I’m really excited about this experiment. I hope it works! More to come soon — I’ll be sowing the tomato seeds next weekend, and the actual grafting should occur sometime in April. Cross-fingers!



Comments:

7 Responses Post a comment
  1. February 25, 2013

    Juicing garden and grafting tomatoes – this, I can not wait to see :-)

    • Karen @ Leaf & Grain permalink*
      February 26, 2013

      The more I thought about it last night, the more sense it made. As in, duh! why didn’t I think of this before? I can very intensively plant a square that was freed up just yesterday (I was contacted by the ginger grower I ordered from – they had huge crop losses so my order will be cut in half, small enough to plant in containers instead).

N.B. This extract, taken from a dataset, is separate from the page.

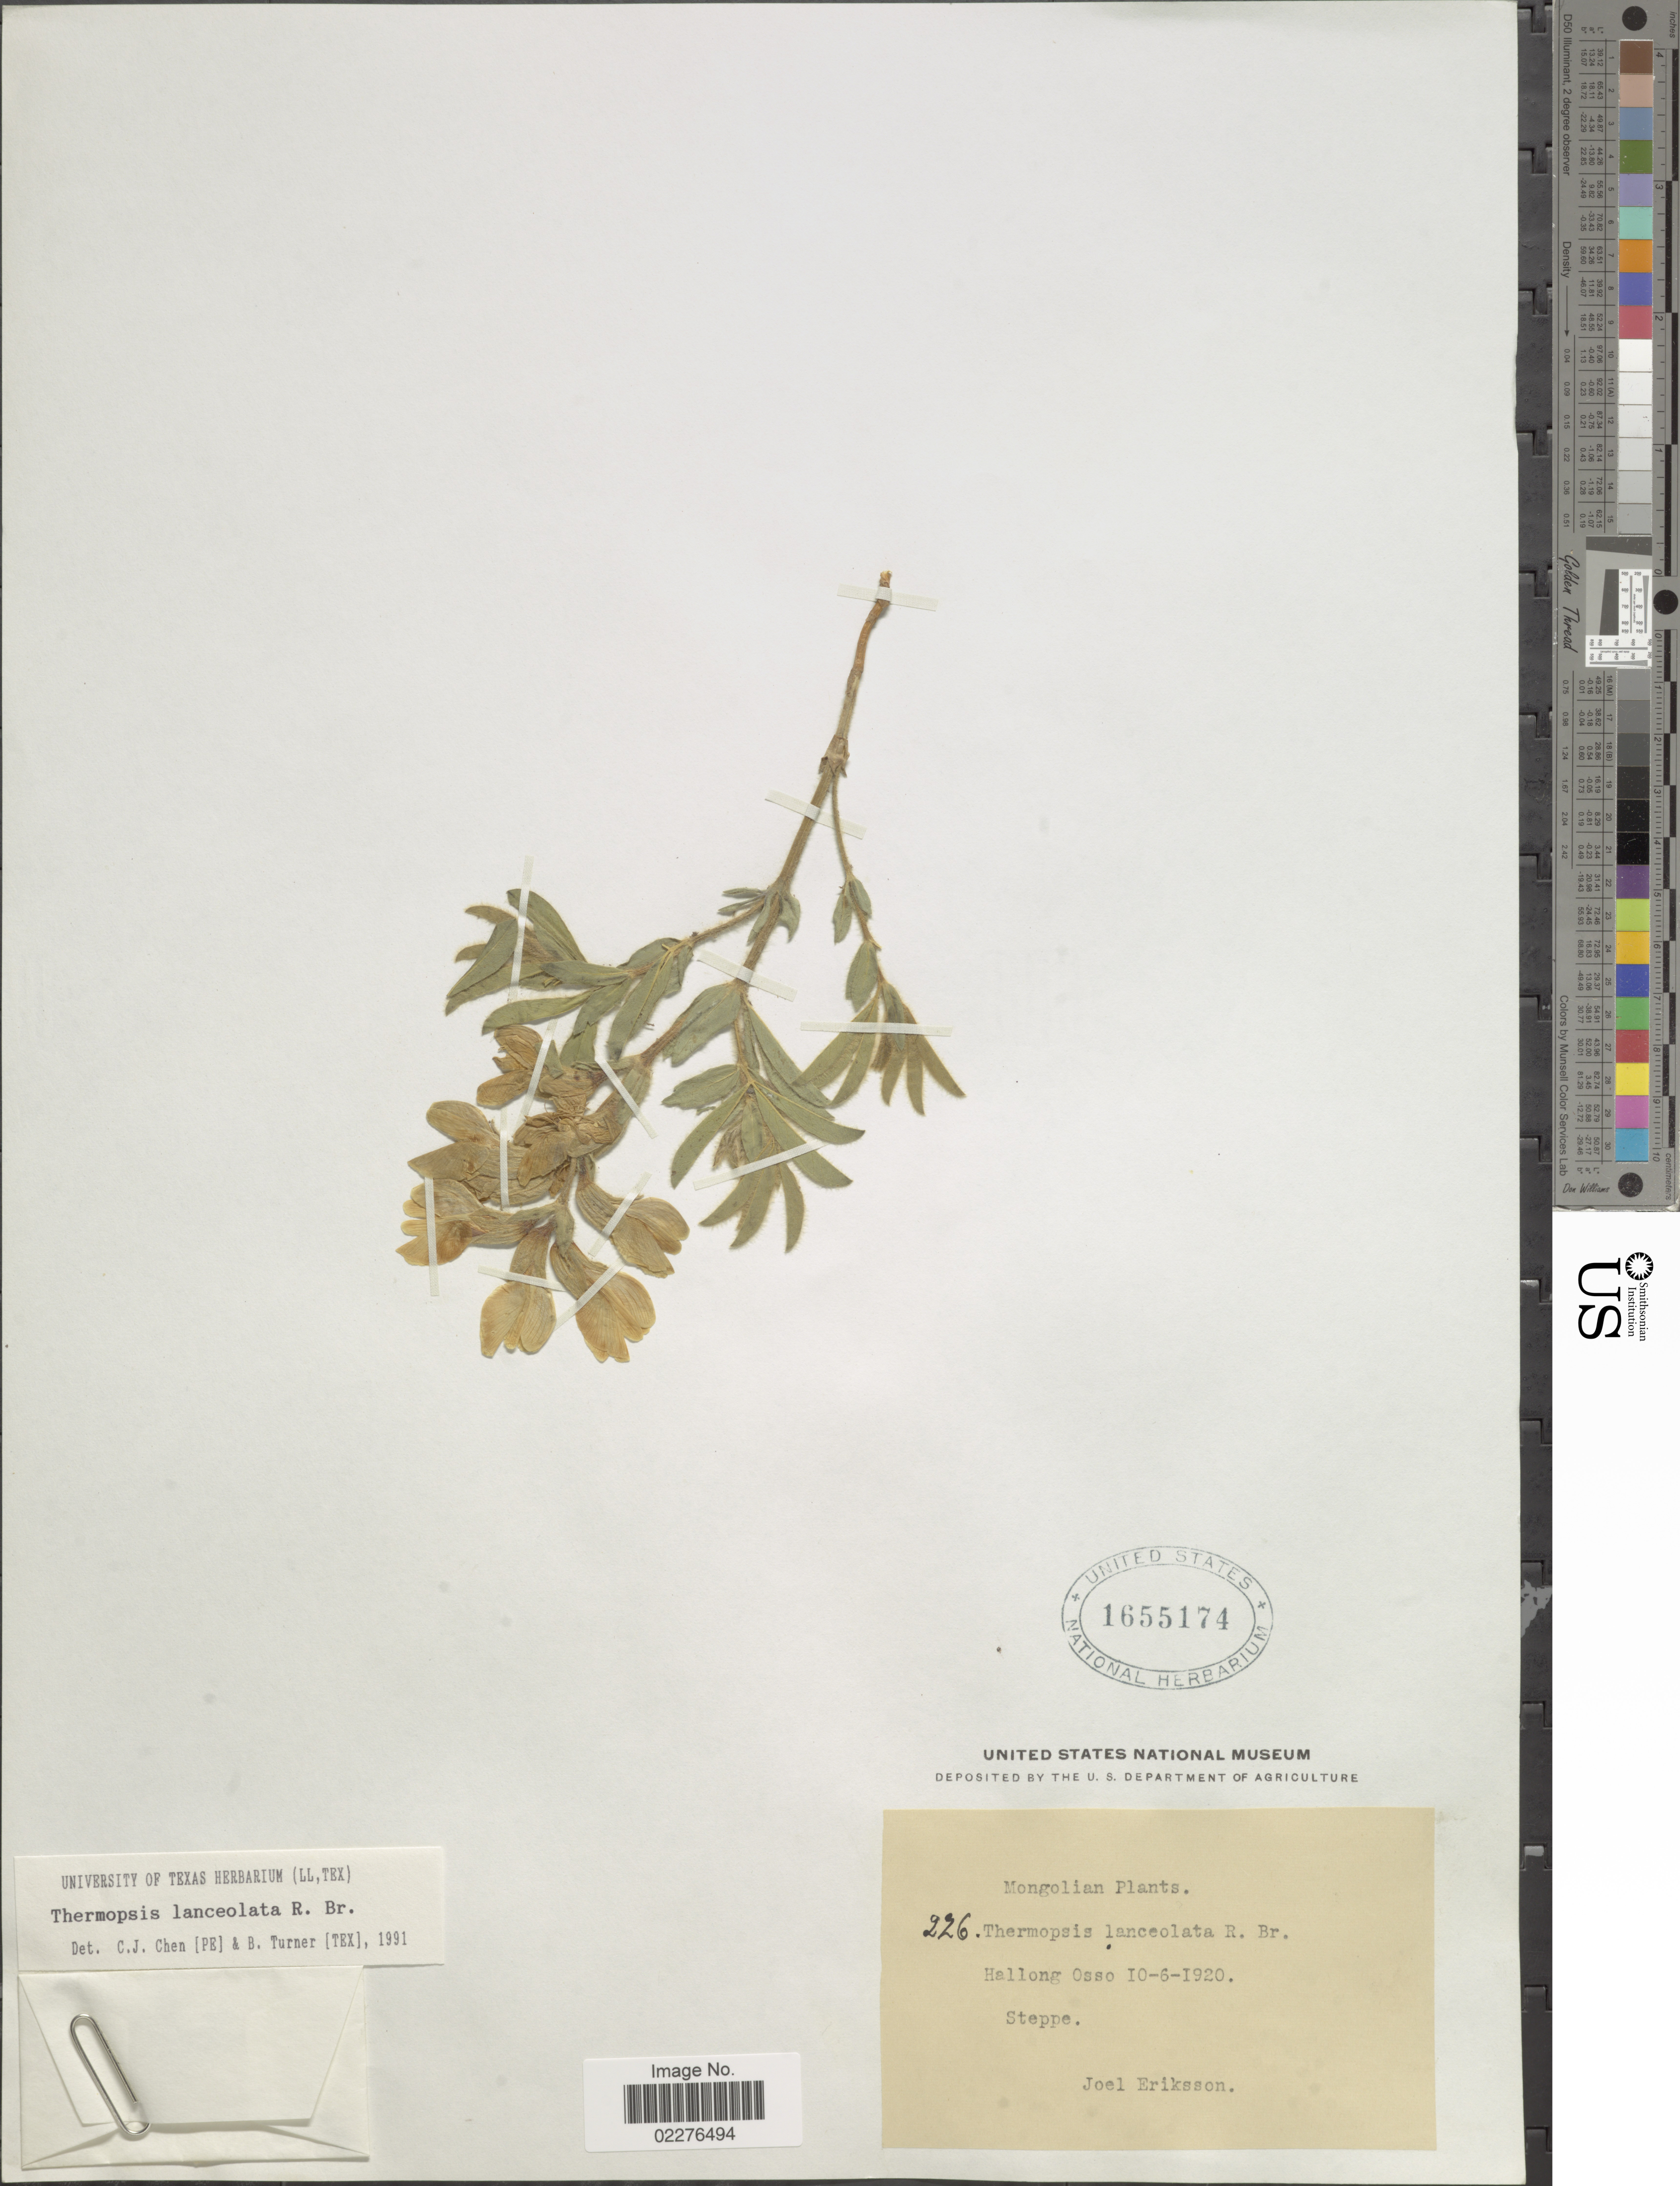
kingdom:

I feel badly for the ginger grower, but this works out okay afterall – I’ll get far more use from a juicing garden than a large crop of ginger. ;)

  2. February 25, 2013

    How exciting, now after reading your post I think Spring will actually be coming! :)

    • Karen @ Leaf & Grain permalink*
      February 26, 2013

      I certainly hope so – I’ve had it up to here ^ with winter!

  3. February 26, 2013

    Good luck with your gardening! I need to get started on my seeds–I keep setting aside time to get them started and then without fail, something comes up and I have to put it off. You’re going to have to share your leek-growing secrets with me because I can get them to sprout, but I can’t get the darn things to grow much thicker than a chive! I kept 3 plants in the garden for almost a year & they never filled out…

  4. February 26, 2013

    That grafting thing sounds crazy and very cool! I wish we had a garden area – no go in an apartment! Can’t wait til we buy our first house in a couple years! First addition will be a garden! Good luck with everything this year!

  5. February 28, 2013

    What a fascinating idea, Karen! I know of fruit tree grafting but never heard of tomato grafting, brilliant. Can’t wait to see how it goes!